Is the Church paying reparations on a false premise?

Apr 24, 2024 by

by Charles Moore, Telegraph:

If these claims are correct, the Church’s £440 million claim used to justify its £100 million expenditure today is wildly wrong.

In January last year, the Church Commissioners, who run the Church of England’s investments, published a report into one of their main predecessors, Queen Anne’s Bounty. The report said the Bounty had invested the rough equivalent of £440 million today in the slave trade, via the South Sea Company, between 1720 and 1740.

The Archbishop of Canterbury, Justin Welby, said, “I am deeply sorry for these links”. In atonement, the Commissioners committed £100 million to a nine-year programme of “impact investment, research and engagement”. This decision was not universally acclaimed by ordinary Anglicans. Parishes are getting poorer. Many felt that any sums available should be spent on Christian ministry today rather than righting wrongs committed 300 years ago.

The top brass prevailed over the poor bloody infantry, however. The £100 million programme is going ahead. Money is also being spent on recruiting “racial justice” officers [see my columns of March 5 and 19] to preach to the heathen, better known as the man or woman in every pew in England, about “deconstructing whiteness”.
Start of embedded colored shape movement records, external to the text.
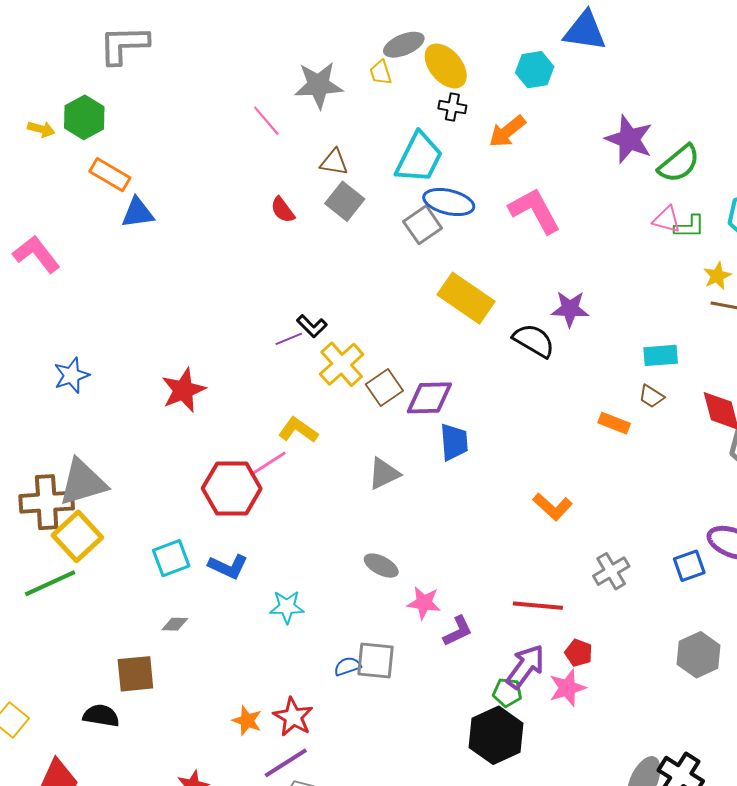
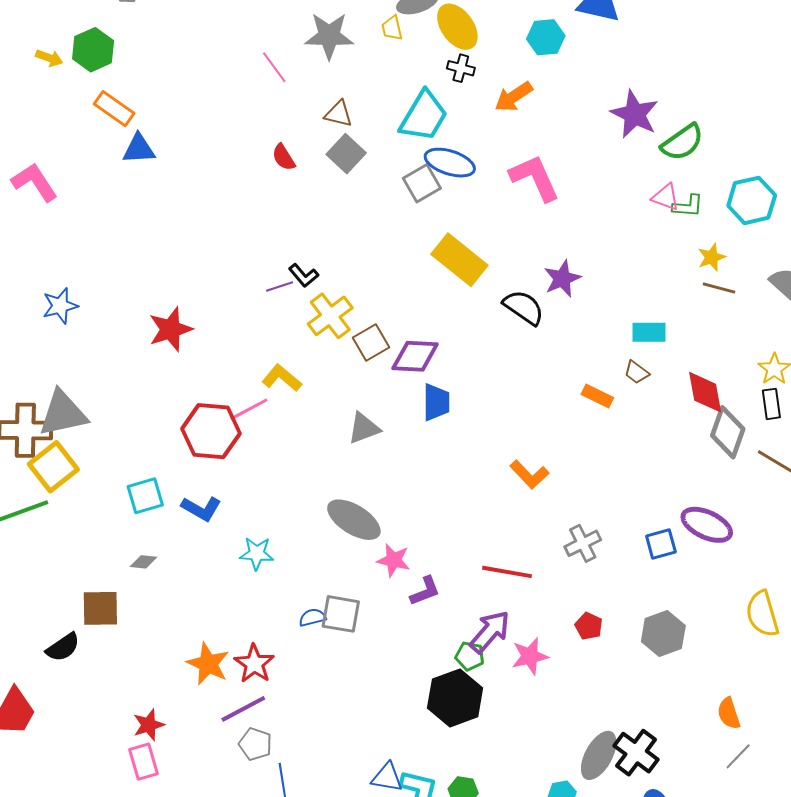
purple star: (570, 309) -> (562, 279), turned -30
gray ellipse: (381, 566) -> (354, 520), size x1.6
red pentagon: (579, 653) -> (589, 626), moved
black semicircle: (101, 716) -> (63, 647), turned 132
orange star: (247, 721) -> (208, 664), size x1.4

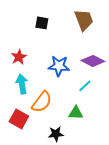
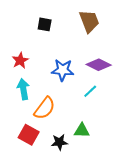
green triangle: (76, 113) -> (82, 131), moved
red square: (19, 119) -> (29, 135), moved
The report’s foreword spoke of the modern-day Church’s “commitment to truth-telling” to attain “Sankofa”, a Ghanaian word meaning “looking back to move forward to a better future”. But is the history contained in the report true? In a recent article in the Church Times, Prof Richard Dale, a business historian of the famous “South Sea Bubble” of 1720, suggests it is not. I telephoned him to find out more.